TASK OBJECTIVE
Duplicate every line of the entries below, reproducing each one verbatim.

::: MATERIAL SUPPLIED

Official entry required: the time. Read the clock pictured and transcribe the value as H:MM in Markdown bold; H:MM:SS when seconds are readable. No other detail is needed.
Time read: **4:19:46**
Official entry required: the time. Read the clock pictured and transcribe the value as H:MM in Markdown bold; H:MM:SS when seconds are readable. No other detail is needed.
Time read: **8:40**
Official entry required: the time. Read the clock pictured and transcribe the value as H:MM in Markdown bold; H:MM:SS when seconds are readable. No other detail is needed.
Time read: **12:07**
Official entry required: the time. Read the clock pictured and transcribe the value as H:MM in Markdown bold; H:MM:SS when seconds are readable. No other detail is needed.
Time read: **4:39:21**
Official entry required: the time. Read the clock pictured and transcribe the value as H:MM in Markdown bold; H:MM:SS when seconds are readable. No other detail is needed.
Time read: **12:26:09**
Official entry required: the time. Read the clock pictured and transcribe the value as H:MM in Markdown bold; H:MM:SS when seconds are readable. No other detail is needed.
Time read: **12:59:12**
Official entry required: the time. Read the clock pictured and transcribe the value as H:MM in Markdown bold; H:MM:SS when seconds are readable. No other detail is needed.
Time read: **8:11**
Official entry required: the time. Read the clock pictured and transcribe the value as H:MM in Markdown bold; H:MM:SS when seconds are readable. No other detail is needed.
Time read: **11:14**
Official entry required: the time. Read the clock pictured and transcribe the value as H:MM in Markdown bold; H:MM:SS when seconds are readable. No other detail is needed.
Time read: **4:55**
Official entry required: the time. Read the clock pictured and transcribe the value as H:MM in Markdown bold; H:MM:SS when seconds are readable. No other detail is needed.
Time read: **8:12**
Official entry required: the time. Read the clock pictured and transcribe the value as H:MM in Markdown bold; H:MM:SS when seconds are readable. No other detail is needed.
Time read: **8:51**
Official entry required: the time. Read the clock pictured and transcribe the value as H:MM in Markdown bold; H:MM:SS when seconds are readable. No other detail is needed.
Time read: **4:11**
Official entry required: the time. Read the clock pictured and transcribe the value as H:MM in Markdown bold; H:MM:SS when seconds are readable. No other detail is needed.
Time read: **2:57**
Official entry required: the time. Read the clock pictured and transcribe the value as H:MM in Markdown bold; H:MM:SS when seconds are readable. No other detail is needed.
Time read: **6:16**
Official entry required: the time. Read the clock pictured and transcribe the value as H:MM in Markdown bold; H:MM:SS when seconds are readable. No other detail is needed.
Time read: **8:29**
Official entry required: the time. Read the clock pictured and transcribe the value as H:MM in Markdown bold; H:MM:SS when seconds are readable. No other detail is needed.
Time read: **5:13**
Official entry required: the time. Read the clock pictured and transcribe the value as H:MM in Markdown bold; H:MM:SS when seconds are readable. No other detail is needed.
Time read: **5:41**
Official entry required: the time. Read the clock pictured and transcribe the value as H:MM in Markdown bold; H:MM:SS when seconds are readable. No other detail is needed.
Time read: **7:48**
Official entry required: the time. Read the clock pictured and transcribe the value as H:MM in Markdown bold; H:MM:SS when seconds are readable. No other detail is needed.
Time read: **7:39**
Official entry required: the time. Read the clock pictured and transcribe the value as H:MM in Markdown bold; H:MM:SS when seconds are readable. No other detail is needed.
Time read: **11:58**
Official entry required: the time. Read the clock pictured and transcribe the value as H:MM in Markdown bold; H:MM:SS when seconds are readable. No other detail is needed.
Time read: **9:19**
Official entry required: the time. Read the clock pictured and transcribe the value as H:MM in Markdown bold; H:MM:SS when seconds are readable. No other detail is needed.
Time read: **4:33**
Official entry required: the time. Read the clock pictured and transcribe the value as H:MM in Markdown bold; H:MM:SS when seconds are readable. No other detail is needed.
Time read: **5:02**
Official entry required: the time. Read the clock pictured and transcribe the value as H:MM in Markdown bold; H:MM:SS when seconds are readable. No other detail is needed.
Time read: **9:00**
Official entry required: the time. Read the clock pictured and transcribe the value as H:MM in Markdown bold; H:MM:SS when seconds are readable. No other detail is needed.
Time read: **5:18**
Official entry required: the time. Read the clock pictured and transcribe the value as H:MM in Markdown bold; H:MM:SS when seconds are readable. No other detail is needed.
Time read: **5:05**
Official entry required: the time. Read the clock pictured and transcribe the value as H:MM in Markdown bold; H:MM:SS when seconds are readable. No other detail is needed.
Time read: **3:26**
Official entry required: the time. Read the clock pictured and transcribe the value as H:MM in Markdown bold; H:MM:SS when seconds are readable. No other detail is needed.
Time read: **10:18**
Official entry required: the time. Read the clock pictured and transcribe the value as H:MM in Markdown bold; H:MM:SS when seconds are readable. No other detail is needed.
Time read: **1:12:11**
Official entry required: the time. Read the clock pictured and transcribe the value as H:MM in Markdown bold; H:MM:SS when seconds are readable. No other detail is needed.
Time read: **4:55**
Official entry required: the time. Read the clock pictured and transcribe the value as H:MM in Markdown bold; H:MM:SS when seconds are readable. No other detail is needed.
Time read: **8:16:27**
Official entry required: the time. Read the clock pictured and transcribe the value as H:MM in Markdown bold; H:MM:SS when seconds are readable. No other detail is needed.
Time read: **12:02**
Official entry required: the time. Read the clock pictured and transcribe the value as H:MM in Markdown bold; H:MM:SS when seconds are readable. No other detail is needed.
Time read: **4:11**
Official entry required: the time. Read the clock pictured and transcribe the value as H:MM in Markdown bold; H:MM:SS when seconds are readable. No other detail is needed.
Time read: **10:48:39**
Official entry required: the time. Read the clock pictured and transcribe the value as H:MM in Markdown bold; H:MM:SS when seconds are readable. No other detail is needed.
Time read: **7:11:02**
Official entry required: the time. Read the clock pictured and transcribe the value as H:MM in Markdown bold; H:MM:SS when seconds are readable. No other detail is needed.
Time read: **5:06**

::::::

FINISHED TASK
Official entry required: the time. Read the clock pictured and transcribe the value as H:MM in Markdown bold; H:MM:SS when seconds are readable. No other detail is needed.
Time read: **4:19:46**
Official entry required: the time. Read the clock pictured and transcribe the value as H:MM in Markdown bold; H:MM:SS when seconds are readable. No other detail is needed.
Time read: **8:40**
Official entry required: the time. Read the clock pictured and transcribe the value as H:MM in Markdown bold; H:MM:SS when seconds are readable. No other detail is needed.
Time read: **12:07**
Official entry required: the time. Read the clock pictured and transcribe the value as H:MM in Markdown bold; H:MM:SS when seconds are readable. No other detail is needed.
Time read: **4:39:21**
Official entry required: the time. Read the clock pictured and transcribe the value as H:MM in Markdown bold; H:MM:SS when seconds are readable. No other detail is needed.
Time read: **12:26:09**
Official entry required: the time. Read the clock pictured and transcribe the value as H:MM in Markdown bold; H:MM:SS when seconds are readable. No other detail is needed.
Time read: **12:59:12**
Official entry required: the time. Read the clock pictured and transcribe the value as H:MM in Markdown bold; H:MM:SS when seconds are readable. No other detail is needed.
Time read: **8:11**
Official entry required: the time. Read the clock pictured and transcribe the value as H:MM in Markdown bold; H:MM:SS when seconds are readable. No other detail is needed.
Time read: **11:14**
Official entry required: the time. Read the clock pictured and transcribe the value as H:MM in Markdown bold; H:MM:SS when seconds are readable. No other detail is needed.
Time read: **4:55**
Official entry required: the time. Read the clock pictured and transcribe the value as H:MM in Markdown bold; H:MM:SS when seconds are readable. No other detail is needed.
Time read: **8:12**
Official entry required: the time. Read the clock pictured and transcribe the value as H:MM in Markdown bold; H:MM:SS when seconds are readable. No other detail is needed.
Time read: **8:51**
Official entry required: the time. Read the clock pictured and transcribe the value as H:MM in Markdown bold; H:MM:SS when seconds are readable. No other detail is needed.
Time read: **4:11**
Official entry required: the time. Read the clock pictured and transcribe the value as H:MM in Markdown bold; H:MM:SS when seconds are readable. No other detail is needed.
Time read: **2:57**
Official entry required: the time. Read the clock pictured and transcribe the value as H:MM in Markdown bold; H:MM:SS when seconds are readable. No other detail is needed.
Time read: **6:16**
Official entry required: the time. Read the clock pictured and transcribe the value as H:MM in Markdown bold; H:MM:SS when seconds are readable. No other detail is needed.
Time read: **8:29**
Official entry required: the time. Read the clock pictured and transcribe the value as H:MM in Markdown bold; H:MM:SS when seconds are readable. No other detail is needed.
Time read: **5:13**
Official entry required: the time. Read the clock pictured and transcribe the value as H:MM in Markdown bold; H:MM:SS when seconds are readable. No other detail is needed.
Time read: **5:41**
Official entry required: the time. Read the clock pictured and transcribe the value as H:MM in Markdown bold; H:MM:SS when seconds are readable. No other detail is needed.
Time read: **7:48**
Official entry required: the time. Read the clock pictured and transcribe the value as H:MM in Markdown bold; H:MM:SS when seconds are readable. No other detail is needed.
Time read: **7:39**
Official entry required: the time. Read the clock pictured and transcribe the value as H:MM in Markdown bold; H:MM:SS when seconds are readable. No other detail is needed.
Time read: **11:58**
Official entry required: the time. Read the clock pictured and transcribe the value as H:MM in Markdown bold; H:MM:SS when seconds are readable. No other detail is needed.
Time read: **9:19**
Official entry required: the time. Read the clock pictured and transcribe the value as H:MM in Markdown bold; H:MM:SS when seconds are readable. No other detail is needed.
Time read: **4:33**
Official entry required: the time. Read the clock pictured and transcribe the value as H:MM in Markdown bold; H:MM:SS when seconds are readable. No other detail is needed.
Time read: **5:02**
Official entry required: the time. Read the clock pictured and transcribe the value as H:MM in Markdown bold; H:MM:SS when seconds are readable. No other detail is needed.
Time read: **9:00**
Official entry required: the time. Read the clock pictured and transcribe the value as H:MM in Markdown bold; H:MM:SS when seconds are readable. No other detail is needed.
Time read: **5:18**
Official entry required: the time. Read the clock pictured and transcribe the value as H:MM in Markdown bold; H:MM:SS when seconds are readable. No other detail is needed.
Time read: **5:05**
Official entry required: the time. Read the clock pictured and transcribe the value as H:MM in Markdown bold; H:MM:SS when seconds are readable. No other detail is needed.
Time read: **3:26**
Official entry required: the time. Read the clock pictured and transcribe the value as H:MM in Markdown bold; H:MM:SS when seconds are readable. No other detail is needed.
Time read: **10:18**
Official entry required: the time. Read the clock pictured and transcribe the value as H:MM in Markdown bold; H:MM:SS when seconds are readable. No other detail is needed.
Time read: **1:12:11**
Official entry required: the time. Read the clock pictured and transcribe the value as H:MM in Markdown bold; H:MM:SS when seconds are readable. No other detail is needed.
Time read: **4:55**
Official entry required: the time. Read the clock pictured and transcribe the value as H:MM in Markdown bold; H:MM:SS when seconds are readable. No other detail is needed.
Time read: **8:16:27**
Official entry required: the time. Read the clock pictured and transcribe the value as H:MM in Markdown bold; H:MM:SS when seconds are readable. No other detail is needed.
Time read: **12:02**
Official entry required: the time. Read the clock pictured and transcribe the value as H:MM in Markdown bold; H:MM:SS when seconds are readable. No other detail is needed.
Time read: **4:11**
Official entry required: the time. Read the clock pictured and transcribe the value as H:MM in Markdown bold; H:MM:SS when seconds are readable. No other detail is needed.
Time read: **10:48:39**
Official entry required: the time. Read the clock pictured and transcribe the value as H:MM in Markdown bold; H:MM:SS when seconds are readable. No other detail is needed.
Time read: **7:11:02**
Official entry required: the time. Read the clock pictured and transcribe the value as H:MM in Markdown bold; H:MM:SS when seconds are readable. No other detail is needed.
Time read: **5:06**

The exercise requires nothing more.